As always, read the whole thing.

So, what more do we need to hear? It is no longer the case that "your silence passes as honor". If you agree that everything is just as it should be, then that is your right. But, if you do not agree, then you can't just sit there. We've been told what we have to do, so we had best start doing it.

This Pretty Well Sums It Up

An editorial in the current issue of the National Catholic Reporter -
Enough.

Little else is left to say to an administration that:

- Led a country into war on false premises;

- Continues to link the war against terrorism with the war in Iraq when the two had no relationship at the outset;

- Dismisses the Geneva Conventions and holds prisoners incognito for years, without charges or access to legal representation;

- Places detainees on planes bound for foreign countries known for torture and abuse of prisoners;

- Maintains secret CIA prisons on foreign soil;

- Subverts laws guarding the civil liberties of U.S. citizens, including searches of personal records and infiltration of religious and peace groups by the FBI;

- Defers to a vice president who argues for legal exceptions so that U.S. personnel can engage in torture;

- And has, at various times, created mechanisms to plant false news reports domestically and overseas and most recently paid to have stories planted in the Iraqi press.

Where are we headed?

To this deeply disturbing list of human rights abuses and violations of civil liberties add the most recent revelations that President Bush, under the influence of and with the encouragement of Vice President Cheney, personally approved widespread electronic eavesdropping on Americans.

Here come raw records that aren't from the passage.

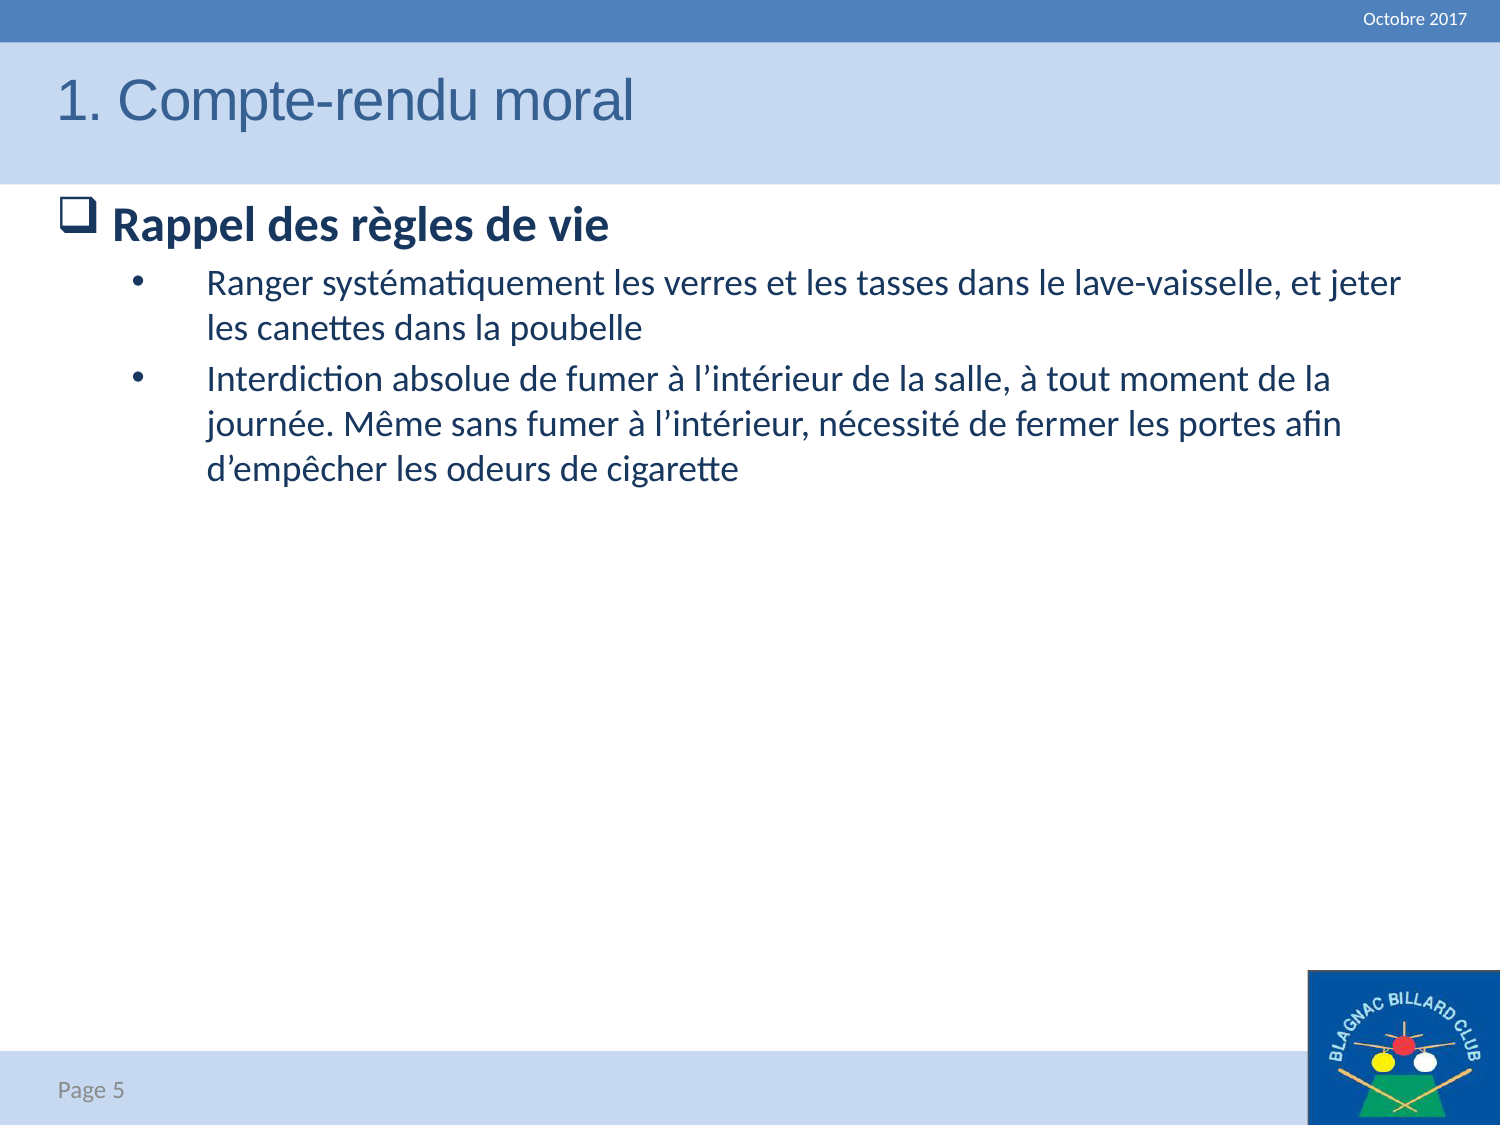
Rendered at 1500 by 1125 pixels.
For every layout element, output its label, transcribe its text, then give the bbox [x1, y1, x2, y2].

slide_number Page 5 [42, 1070, 221, 1106]
text_box [0, 41, 1500, 186]
text_box [0, 0, 1500, 41]
slide_number Octobre 2017 [1281, 0, 1483, 36]
picture [1307, 969, 1500, 1125]
text_box [0, 1049, 1302, 1125]
text_box 1. Compte-rendu moral [41, 47, 1459, 148]
text_box Rappel des règles de vie Ranger systématiquement les verres et les tasses dans le lave-vaisselle, et jeter les canettes dans la poubelle Interdiction absolue de fumer à l’intérieur de la salle, à tout moment de la journée. Même sans fumer à l’intérieur, nécessité de fermer les portes afin d’empêcher les odeurs de cigarette [41, 184, 1447, 497]
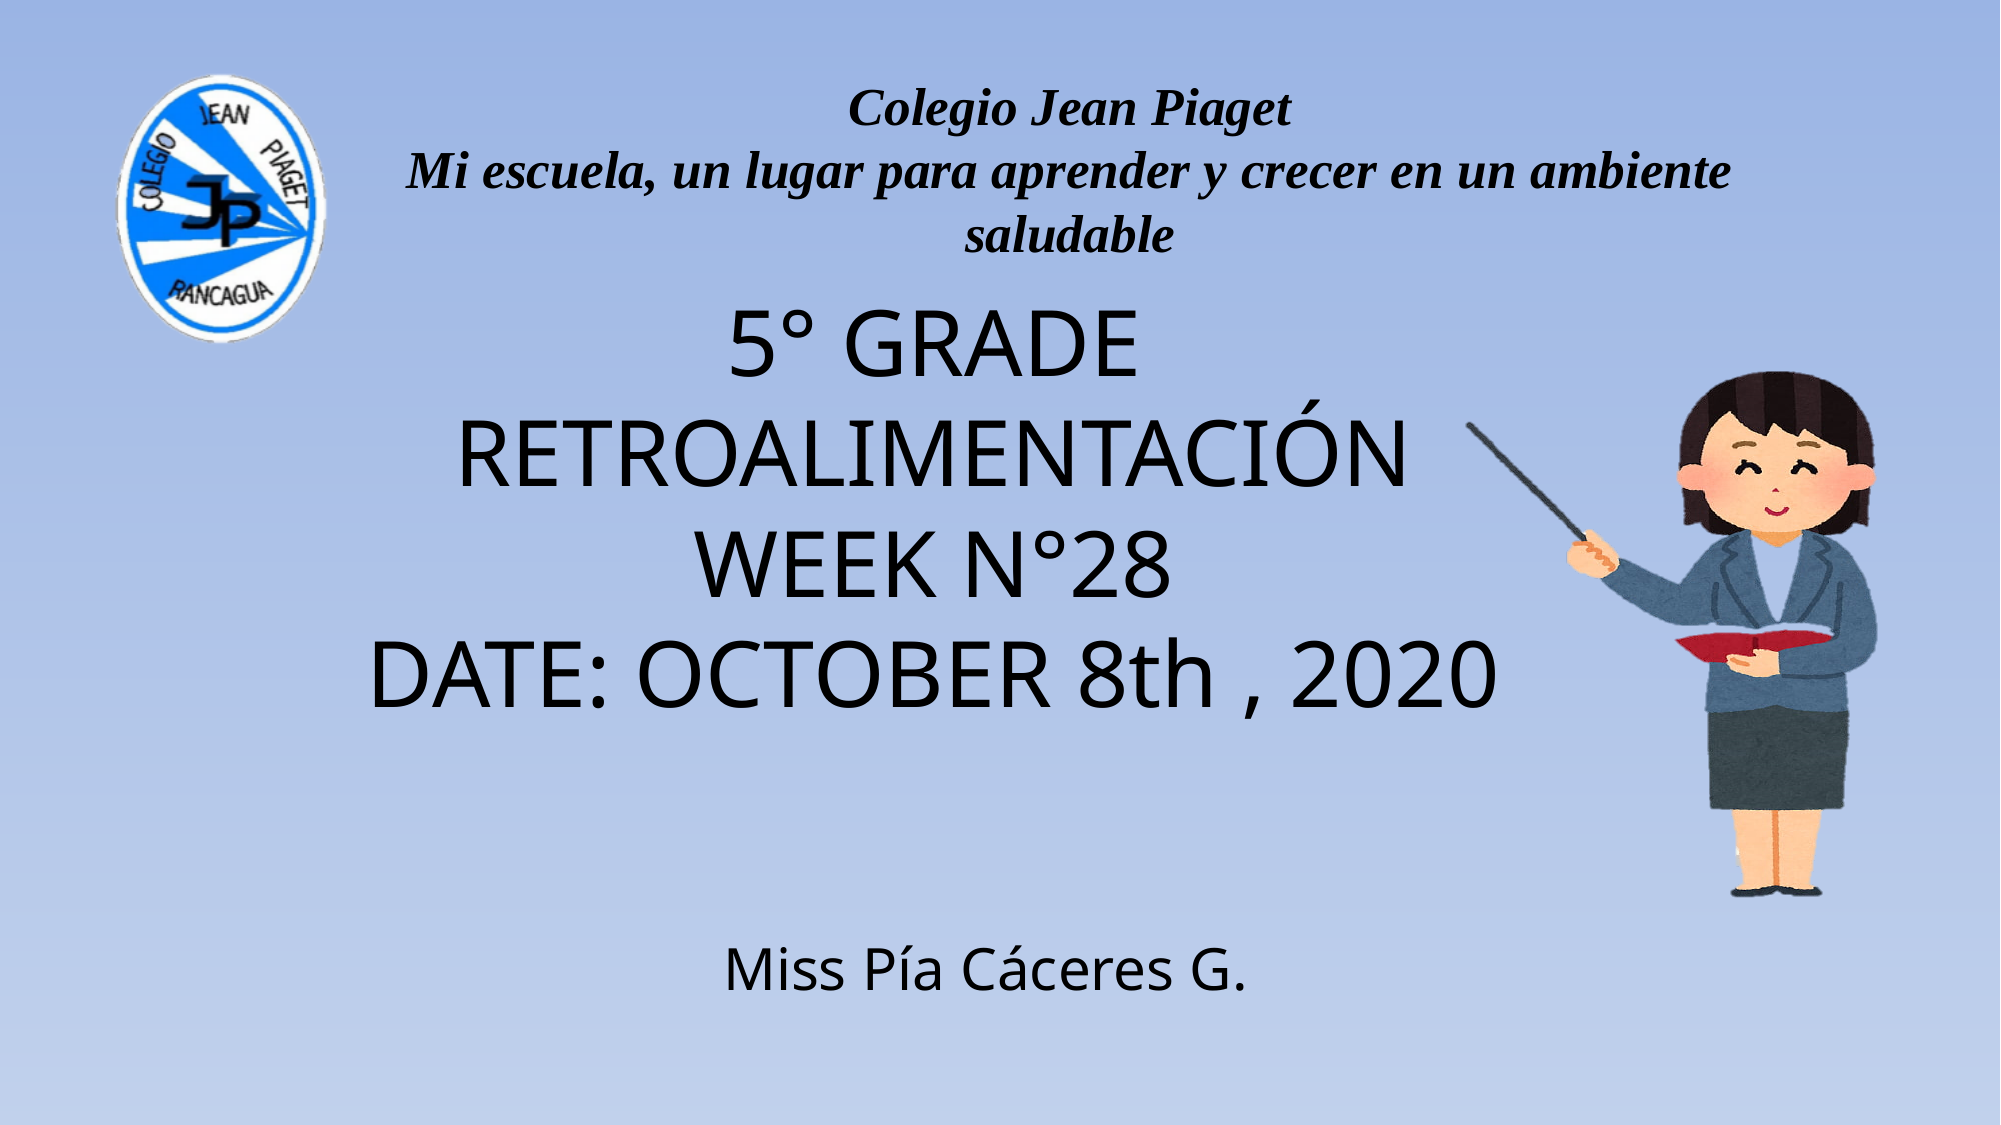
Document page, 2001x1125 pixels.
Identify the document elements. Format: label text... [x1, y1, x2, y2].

picture [67, 71, 387, 347]
picture [1350, 346, 2000, 924]
subtitle Colegio Jean Piaget Mi escuela, un lugar para aprender y crecer en un ambiente saludable [320, 0, 1821, 272]
text_box Miss Pía Cáceres G. [708, 924, 1590, 1010]
title 5° GRADE RETROALIMENTACIÓN WEEK N°28 DATE: OCTOBER 8th , 2020 [184, 272, 1684, 758]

We may not have reached, yet, the “Newspeak” or “telescreens” of 1984, but the level of deception is certainly approaching Orwellian dimensions when a president who casts himself as a champion of global democracy could orchestrate so much that is fundamentally destructive of democracy.

...

Bush tells us that he is protecting us from terrorists. But without even the minimal protection of the secret Federal Intelligence Surveillance Court, how do we know what criteria are used to determine national security threats? Who’s there to protect against the temptation to use the technology for political ends? Exactly what, in these days of secret detentions and rendition flights, makes for an enemy of the state?

At what point do we begin to call what’s happening a dangerous abuse of power and demand accountability?

It is time.
As always, read the rest for yourself.

January 02, 2006

Cautious Man

One of the reasons (and, there are a couple of them) that this collection of random thoughts takes its name from a particular song is the line –
When something caught his eye he'd measure his need
And then very carefully he'd proceed
So, if I have a New Years resolution, it is to be less, well, cautious in that regard. I’ve already started out on the wrong foot, since as you can see this isn’t being posted on January 1 (even though I thought about writing this on that day).

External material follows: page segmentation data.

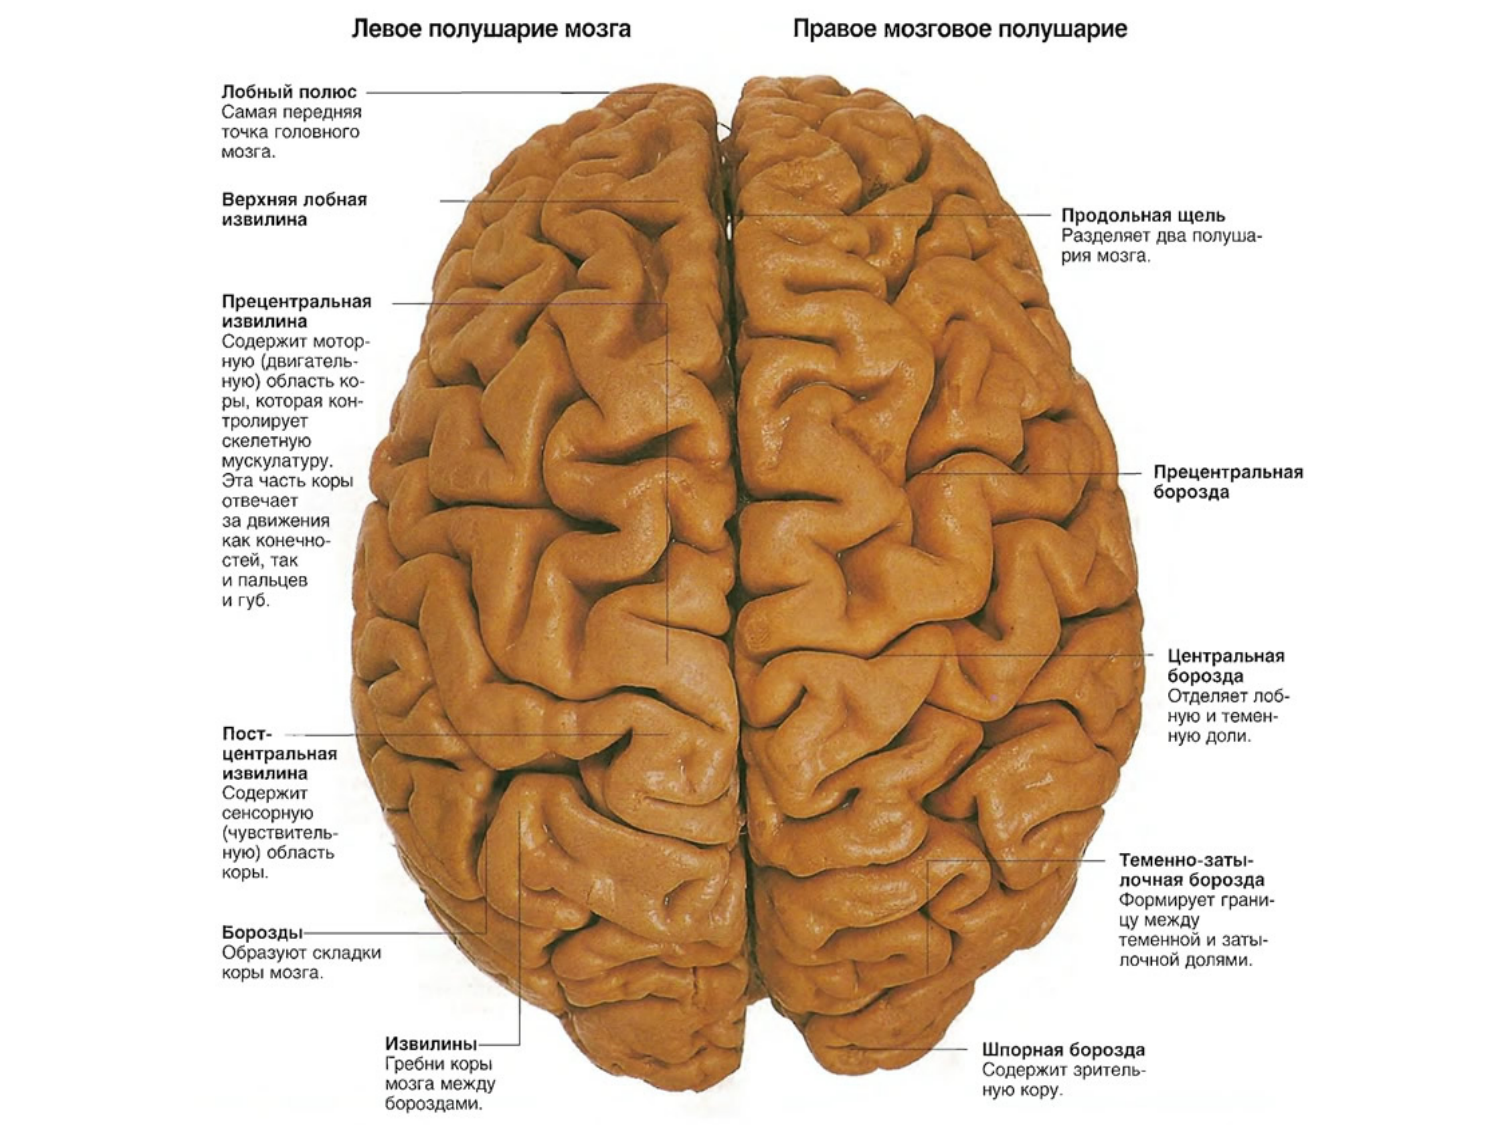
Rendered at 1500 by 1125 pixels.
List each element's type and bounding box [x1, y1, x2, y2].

picture [194, 0, 1329, 1125]
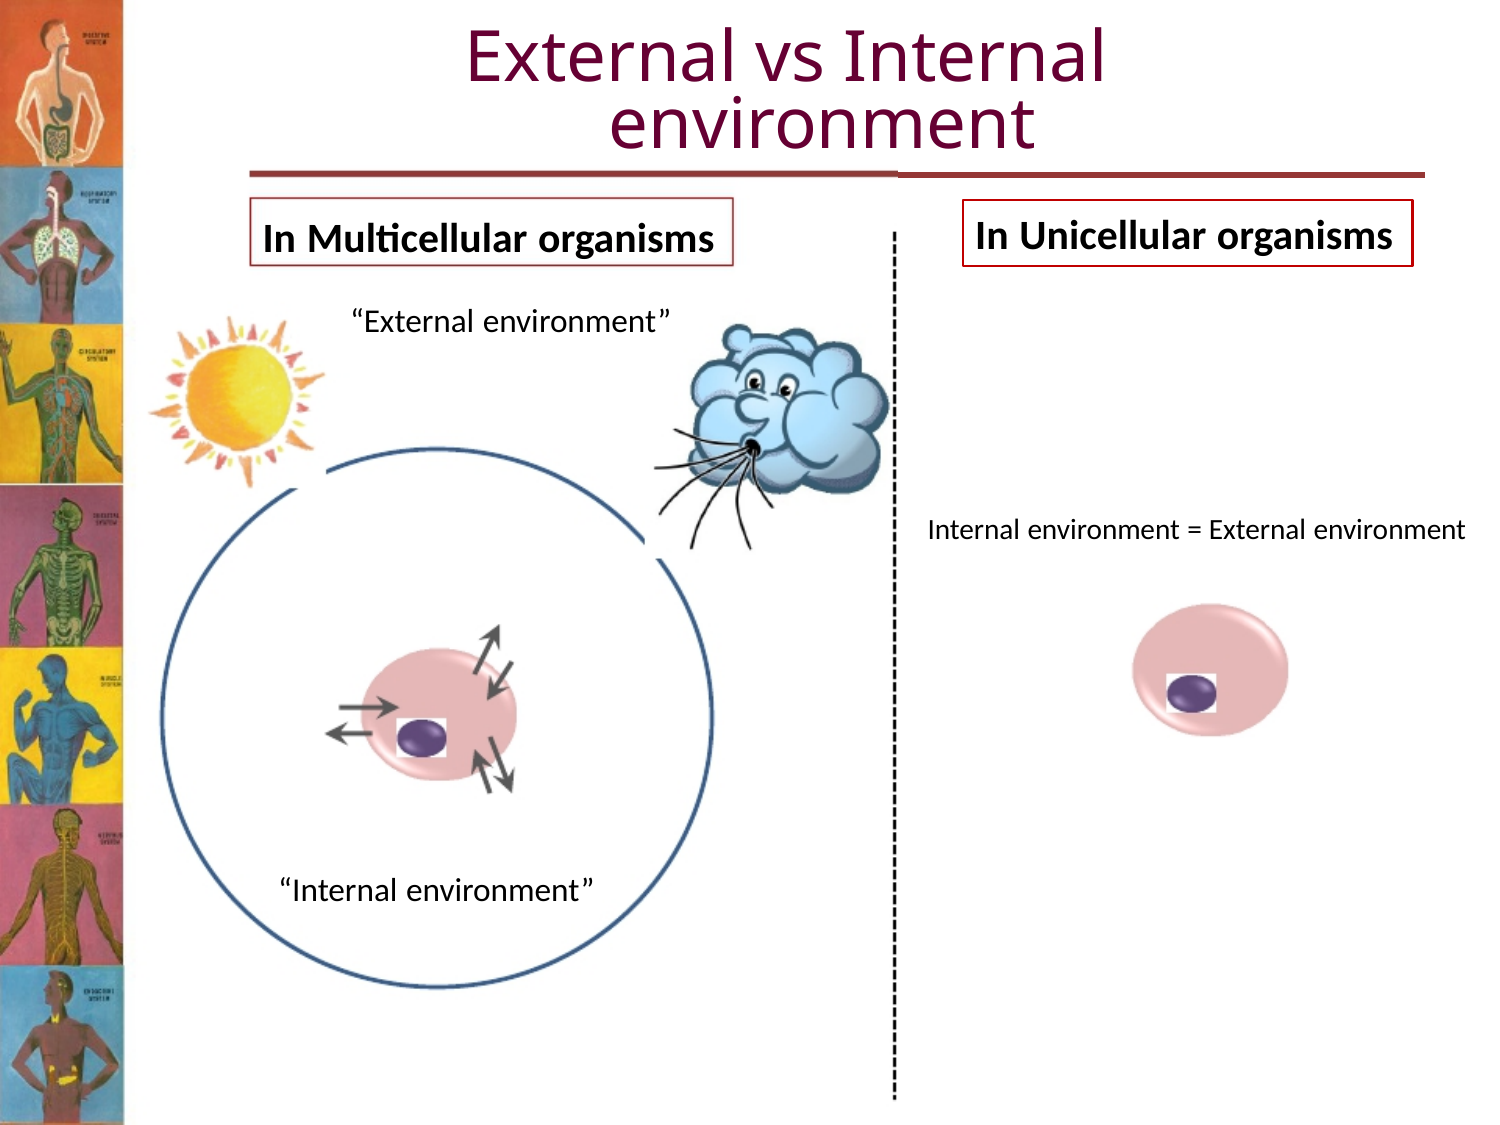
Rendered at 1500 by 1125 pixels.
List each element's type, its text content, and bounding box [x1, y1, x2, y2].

text_box Internal environment = External environment [927, 516, 1466, 554]
picture [0, 0, 899, 1125]
picture [1128, 601, 1290, 738]
text_box In Unicellular organisms [975, 216, 1394, 266]
text_box [961, 198, 1415, 268]
text_box External vs Internal environment [902, 4, 1109, 170]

Basically, I have to improve my ratio of doing things to thinking about doing things. I have to remember that anything good that’s ever happened to me has been the result of overcoming my natural hesitation. If I hadn’t, I wouldn’t now be married to the Cautious Wife (yes, readers, “he let his cautiousness slip away”), or have any of the Cautious Kids, or be sitting right now in my nice home in my cool town. Listen, I agonized a long time over DSL vs. cable modem – that’s just the way I am. This whole site would’ve been operating a lot sooner if I hadn’t kept fussing with the color scheme (Hey, what's wrong with those colors? …).

We’ll see how it goes. Maybe if I let go of this obsessive need to try to use song lines for post titles, we might get more done here this year.